Ethiopians may suffer from conflicting allegiances Sunday as

two Ethiopian elite runners Feyisa Lelisa and Kenenisa Bekele

take to the streets of London for the 36th edition of the

London Marathon.

Both Feyisa and Kenenisa hail from Ethiopia’s largest

ethnic group, Oromo. But what sets them apart is politics;

Feyisa is a dissident athlete who lives in exile in Arizona,

while Kenenisa has refused to criticize the Ethiopian regime,

despite its ongoing persecution of citizens of Oromo heritage.

At the Rio Olympics last summer, Feyisa Lelisa made himself

a political exile when he showed solidarity with protesters

in Ethiopia by displaying their protest sign after he crossed

the finish line to claim a silver medal.

Three weeks after Feyisa’s protest, Kenenisa Bekele criticized

Feyisa’s gesture and called for a separation of sport from politics.

Kenenisa, 34, is the most decorated Ethiopian athlete of all

time, holding numerous world records and four Olympic

medals. At the end of an illustrious career on the track he

began running marathons. Last September, Bekele won

the 2016 Berlin Marathon with a time of 2:03:03 — the

second fastest marathon of all time.

Feyisa, 27, burst onto the long-distance running scene in

2008. Since then he has enjoyed momentous success in

marathons, picking up wins in Dublin, Xiamen and Tokyo.

Feyisa hero-worshipped Kenenisa as a youngster, but has

refused to back down from his political stance.

In an interview with BBC Africa, Feyisa said he will

continue his protest against the government in the

London Marathon and said that “the blood is

flowing” in Ethiopia.

A spokesman for Ethiopia’s embassy in London

called Feyisa’s comments “fairy tales”.

Trouble in Oromia

The crossed-arm protest gesture Feyisa famously used

in Rio dates back to a series of uprisings that began

in Oromia — the state from which both Feyisa and

Kenenisa hail — in April 2014.

The movement that emerged following a contentious

government plan to expand the territorial limits of

Ethiopia’s capital, Addis Ababa, into neighboring Oromia

villages and towns, subsequently expanded into other

parts of Ethiopia, as participants rallied behind broader

grievances against the government.

While the government has since tamped down the protests

by declaring a state of emergency, Feyisa’s signal of

solidarity with the historically marginalized Oromo

people at the Olympics offered the movement a major

boost as international media moved to highlight political

repression in Ethiopia.

Since then, he has appeared in European parliament

along with Ethiopian opposition leaders to testify

about Ethiopia’s human right situation.

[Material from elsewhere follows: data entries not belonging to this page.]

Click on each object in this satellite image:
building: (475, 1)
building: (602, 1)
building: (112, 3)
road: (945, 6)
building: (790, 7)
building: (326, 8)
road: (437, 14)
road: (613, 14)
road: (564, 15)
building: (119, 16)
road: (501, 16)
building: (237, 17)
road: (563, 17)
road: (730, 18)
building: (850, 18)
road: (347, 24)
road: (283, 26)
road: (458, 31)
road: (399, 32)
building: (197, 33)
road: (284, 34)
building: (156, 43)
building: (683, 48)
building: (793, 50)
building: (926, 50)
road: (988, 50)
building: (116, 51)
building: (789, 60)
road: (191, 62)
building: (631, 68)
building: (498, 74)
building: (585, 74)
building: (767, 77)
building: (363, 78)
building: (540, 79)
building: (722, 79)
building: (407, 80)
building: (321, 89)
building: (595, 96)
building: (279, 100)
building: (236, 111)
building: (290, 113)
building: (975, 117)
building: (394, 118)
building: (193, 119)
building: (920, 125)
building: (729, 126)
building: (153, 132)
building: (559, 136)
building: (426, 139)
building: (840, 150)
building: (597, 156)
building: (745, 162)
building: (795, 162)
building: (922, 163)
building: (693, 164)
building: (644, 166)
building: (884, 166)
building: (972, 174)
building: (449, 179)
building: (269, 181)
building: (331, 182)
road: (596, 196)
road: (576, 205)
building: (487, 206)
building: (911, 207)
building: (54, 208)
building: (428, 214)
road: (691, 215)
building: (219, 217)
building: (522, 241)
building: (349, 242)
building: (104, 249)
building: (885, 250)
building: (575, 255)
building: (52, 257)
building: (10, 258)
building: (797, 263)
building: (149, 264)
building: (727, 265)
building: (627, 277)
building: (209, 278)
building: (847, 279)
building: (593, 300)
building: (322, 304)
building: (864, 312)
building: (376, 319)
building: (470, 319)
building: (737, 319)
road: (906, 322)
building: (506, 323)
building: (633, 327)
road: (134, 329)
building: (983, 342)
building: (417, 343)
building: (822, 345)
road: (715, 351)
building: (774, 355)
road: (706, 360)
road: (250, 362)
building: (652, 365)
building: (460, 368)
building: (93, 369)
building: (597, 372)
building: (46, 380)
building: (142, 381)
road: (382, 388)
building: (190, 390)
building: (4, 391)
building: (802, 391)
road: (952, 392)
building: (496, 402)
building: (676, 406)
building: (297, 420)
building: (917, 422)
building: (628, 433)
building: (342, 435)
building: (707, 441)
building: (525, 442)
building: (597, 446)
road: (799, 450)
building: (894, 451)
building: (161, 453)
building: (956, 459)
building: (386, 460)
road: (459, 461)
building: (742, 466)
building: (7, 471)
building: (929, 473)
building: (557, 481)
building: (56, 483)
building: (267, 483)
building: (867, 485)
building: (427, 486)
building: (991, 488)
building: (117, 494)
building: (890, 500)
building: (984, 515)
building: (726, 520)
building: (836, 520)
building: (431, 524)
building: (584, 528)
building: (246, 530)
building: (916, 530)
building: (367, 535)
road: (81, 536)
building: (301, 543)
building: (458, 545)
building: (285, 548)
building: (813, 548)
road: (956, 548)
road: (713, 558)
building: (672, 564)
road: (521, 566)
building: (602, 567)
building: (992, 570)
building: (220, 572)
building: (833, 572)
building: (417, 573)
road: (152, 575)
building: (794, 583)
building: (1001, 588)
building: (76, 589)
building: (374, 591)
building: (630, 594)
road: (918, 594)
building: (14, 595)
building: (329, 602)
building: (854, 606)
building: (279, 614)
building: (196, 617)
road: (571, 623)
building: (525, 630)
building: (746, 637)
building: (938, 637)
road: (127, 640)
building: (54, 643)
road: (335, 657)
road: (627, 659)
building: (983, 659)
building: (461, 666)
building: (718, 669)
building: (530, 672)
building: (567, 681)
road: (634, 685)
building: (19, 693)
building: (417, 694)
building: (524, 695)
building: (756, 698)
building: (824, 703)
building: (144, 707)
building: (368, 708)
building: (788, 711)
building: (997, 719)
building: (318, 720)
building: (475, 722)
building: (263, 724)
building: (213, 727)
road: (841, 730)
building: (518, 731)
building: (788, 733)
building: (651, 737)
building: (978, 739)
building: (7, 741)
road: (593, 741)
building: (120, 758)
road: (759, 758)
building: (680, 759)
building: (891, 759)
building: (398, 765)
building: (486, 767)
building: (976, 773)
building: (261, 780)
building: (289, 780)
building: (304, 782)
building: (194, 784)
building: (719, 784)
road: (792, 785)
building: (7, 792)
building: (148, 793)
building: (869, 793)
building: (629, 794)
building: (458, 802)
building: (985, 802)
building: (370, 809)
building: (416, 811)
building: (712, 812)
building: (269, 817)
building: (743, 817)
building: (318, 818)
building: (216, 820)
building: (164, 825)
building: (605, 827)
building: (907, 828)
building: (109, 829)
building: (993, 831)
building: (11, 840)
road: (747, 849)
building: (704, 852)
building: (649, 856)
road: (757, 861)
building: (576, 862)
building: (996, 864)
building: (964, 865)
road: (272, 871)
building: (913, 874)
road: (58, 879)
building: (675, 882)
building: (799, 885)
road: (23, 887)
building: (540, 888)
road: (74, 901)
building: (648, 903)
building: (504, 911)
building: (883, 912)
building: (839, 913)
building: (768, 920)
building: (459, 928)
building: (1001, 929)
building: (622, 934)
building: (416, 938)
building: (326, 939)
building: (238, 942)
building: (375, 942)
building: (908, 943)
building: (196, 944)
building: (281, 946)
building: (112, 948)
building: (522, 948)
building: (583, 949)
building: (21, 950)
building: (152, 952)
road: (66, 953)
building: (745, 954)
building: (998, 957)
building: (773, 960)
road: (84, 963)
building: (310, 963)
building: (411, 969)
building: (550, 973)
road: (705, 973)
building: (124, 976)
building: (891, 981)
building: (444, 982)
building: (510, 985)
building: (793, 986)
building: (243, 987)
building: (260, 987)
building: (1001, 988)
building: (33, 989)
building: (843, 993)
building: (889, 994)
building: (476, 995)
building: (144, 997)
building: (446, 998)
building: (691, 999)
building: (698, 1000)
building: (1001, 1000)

He has asked

the US government, a strong ally of the Ethiopian government,

to consider its relationship with Addis Ababa. And he has

repeated his protest signs in several of the competitions he

has entered since Rio.

Thus, when Feyisa and Kenenisa face each other on Sunday,

there is more at stake than just athletic honor.

On social media, Ethiopians are divided as to whom to support.

But many diaspora based activists have made it clear they view megastar Kenenisa as a regime apologist.